Data records:
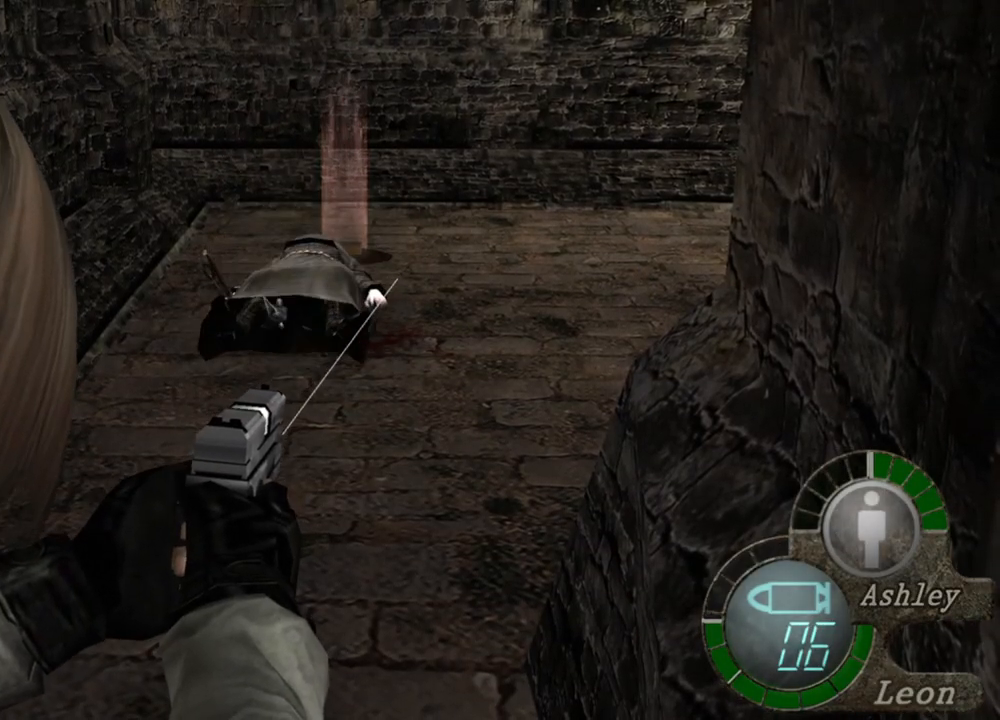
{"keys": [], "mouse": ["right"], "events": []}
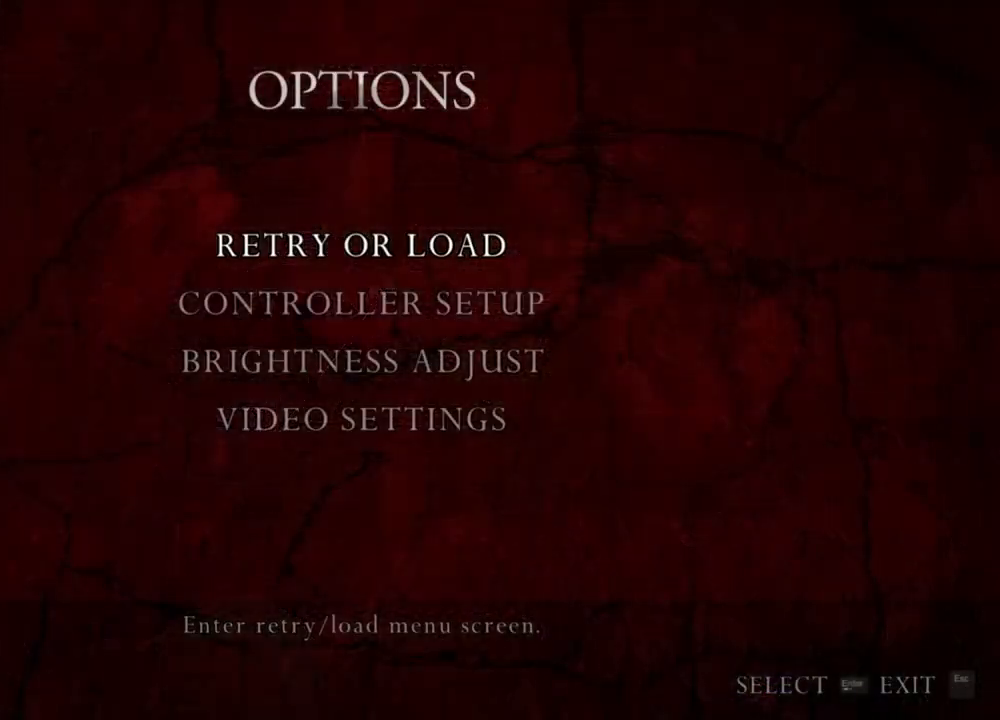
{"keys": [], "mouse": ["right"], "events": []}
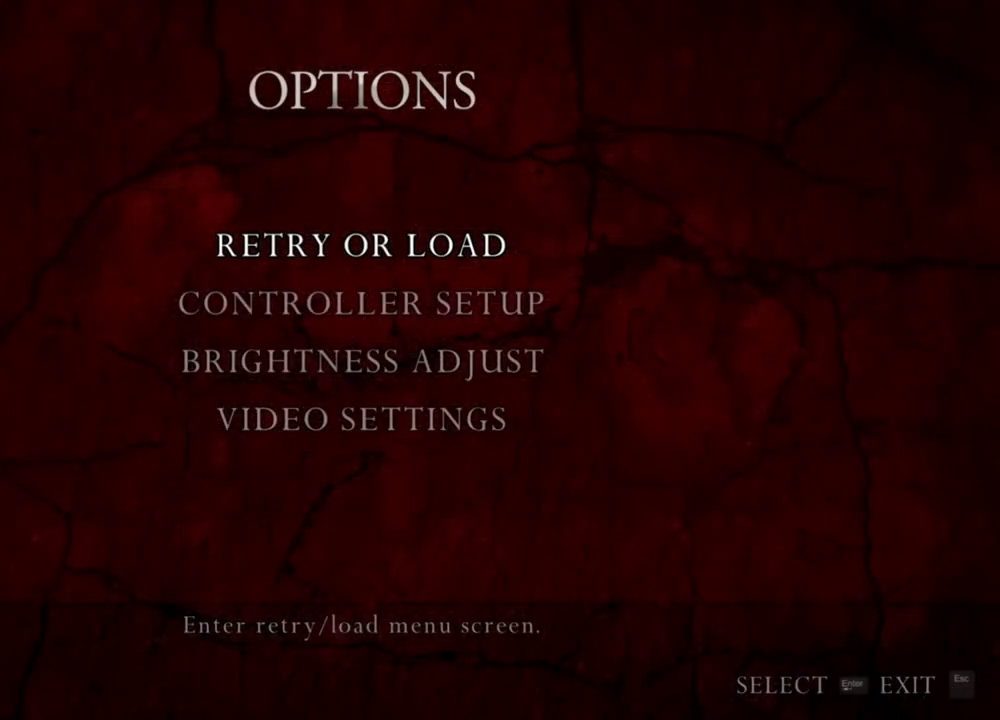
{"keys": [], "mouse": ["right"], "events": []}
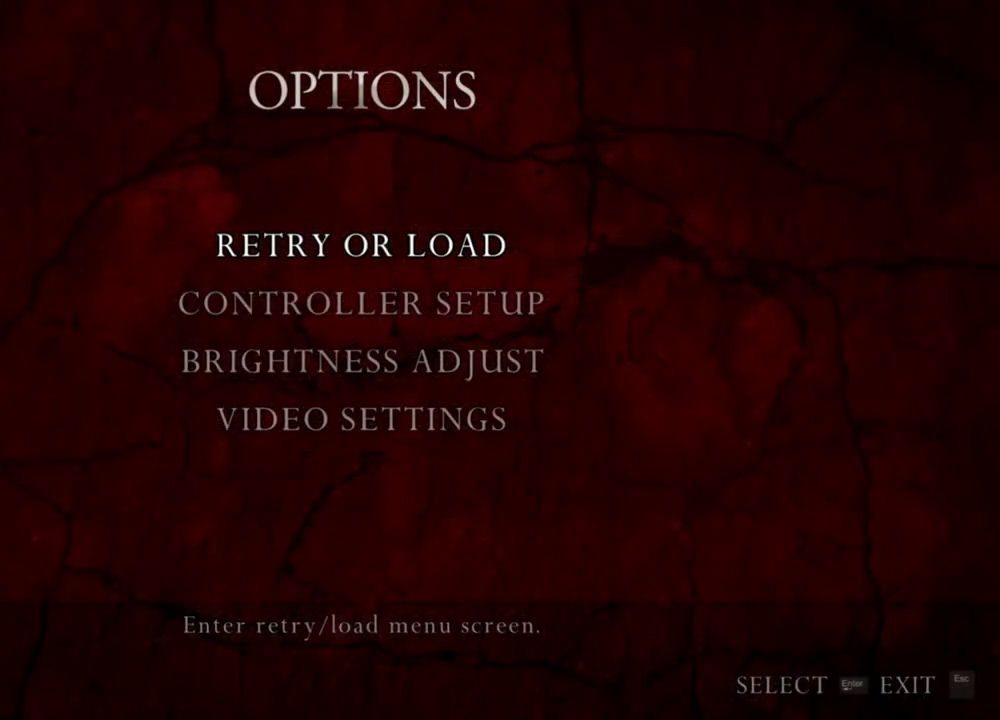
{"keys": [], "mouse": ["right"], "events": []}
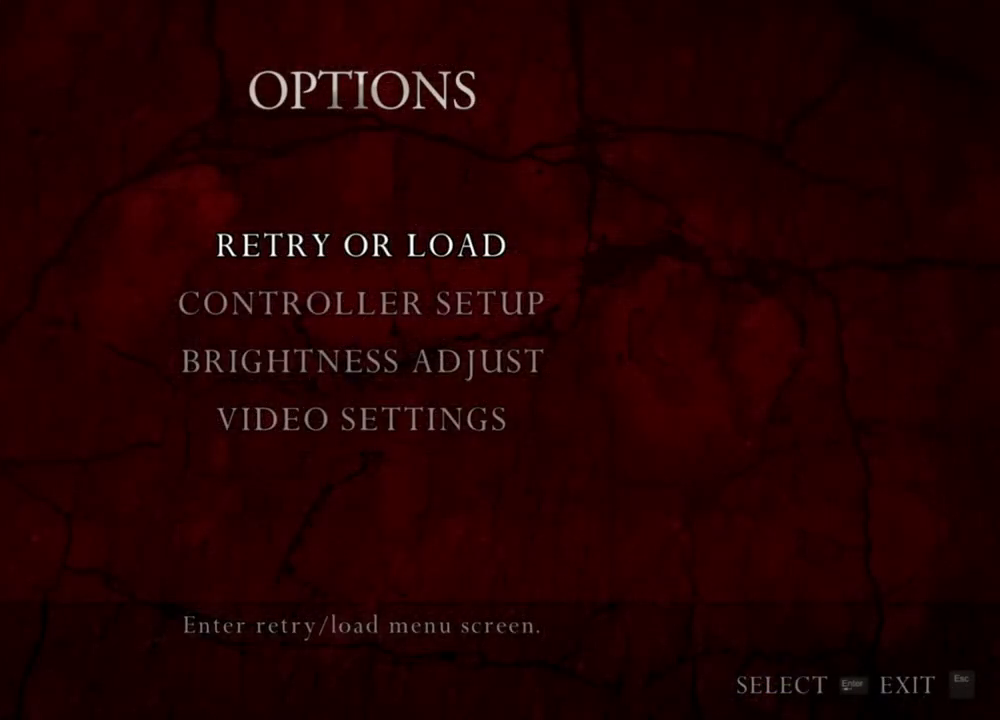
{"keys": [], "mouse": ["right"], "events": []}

ACTION ITEM:
Copy the records above exactly, omitting every picture.

RESULT:
{"keys": [], "mouse": ["right"], "events": []}
{"keys": [], "mouse": ["right"], "events": []}
{"keys": [], "mouse": ["right"], "events": []}
{"keys": [], "mouse": ["right"], "events": []}
{"keys": [], "mouse": ["right"], "events": []}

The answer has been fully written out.